Cezaevi arabası önce kapalı kısmda durdu.Orada elleri kelepçeli 3 mahkum indi. Daha sonra açık kısıma yanaştı araç. Kontrollerde üzerindekiler zabıtla alındı. Kısa bir yürüyüş sonrası cezaevine adımını attı. Önce berbere sakal traşına gönderildi.Sonra kayıt işlemleri yapıldı. Resimler çekildi, parmak izleri alındı.
İlk gün kabustu. Adeta duvarlar üstüne üstüne geldi. Bir yer yatağı ayarlandı ama uyumak ne mümkün. Yattığı yerden koğuşun saati de görünmüyor. Kalkıyor duvar saatine bakıyor. Yatıyor tekrar kalkıyor saate bakıyor 3:15 Tekrar yatıyor bu böyle sabaha kadar devam ediyor.
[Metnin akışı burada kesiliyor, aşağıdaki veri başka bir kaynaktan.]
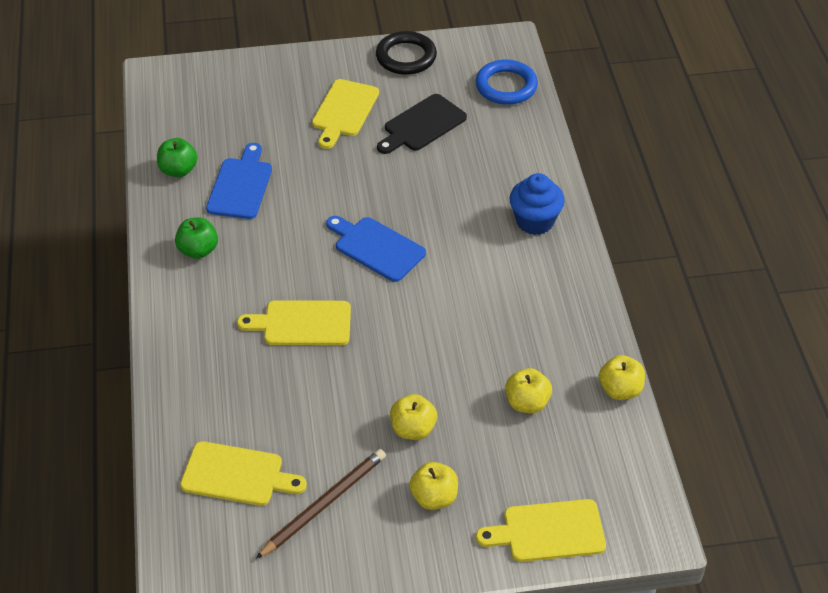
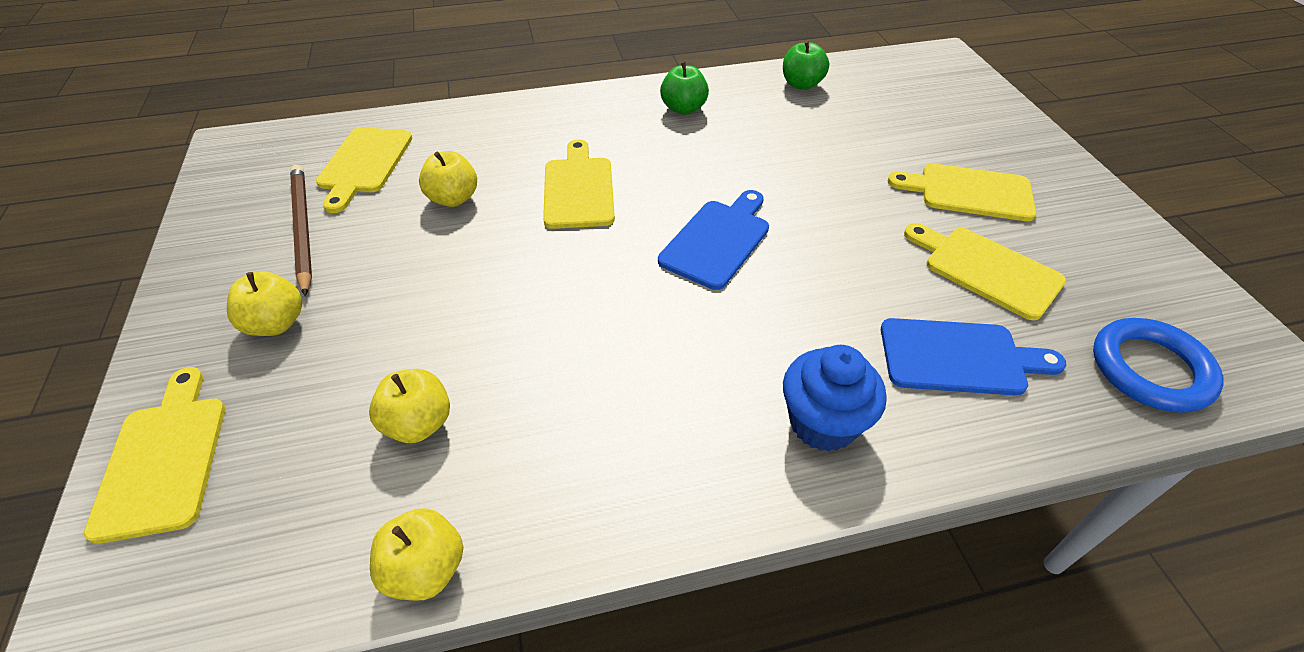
camera: 85 degrees right, 0 degrees up
blue cutting board [206,143,272,219] -> blue cutting board moved to [881,318,1066,396]
brown pencil [256,449,386,559] -> brown pencil turned 150 degrees counterclockwise [290,165,312,296]
black ring [376,31,437,75] -> none
black cutting board [377,94,467,154] -> yellow cutting board [904,223,1066,320]
yellow apple [390,394,437,440] -> yellow apple moved to [419,151,477,207]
"Buradan nasılsa çıkacağım sağ ya da ölü olarak diye düşündü. Sonra da "Aman ne abartıyorsun. Millet senelerce kapalıda kalıyor,hücrede kalıyor" diyecekleri aklına geldi.70 ine merdiven dayamış ,yüzlerce öğrenci, onlarca öğretim üyesi yetiştirmiş, ulusal ve uluslararası kongreler düzenlemiş, İzmir'de basın ve organizasyon anlamında ilklere imza atmış. Kime ne?
Gözleri yaşardı. Sadece yaşarmadı hüngür hüngür ağlamaya başladı. Onun gibi bir mücadele adamına yakışmazdı ama insan duygusal bir varlıktı.. Nilüfer "Erkekler ağlamaz"mı demişti?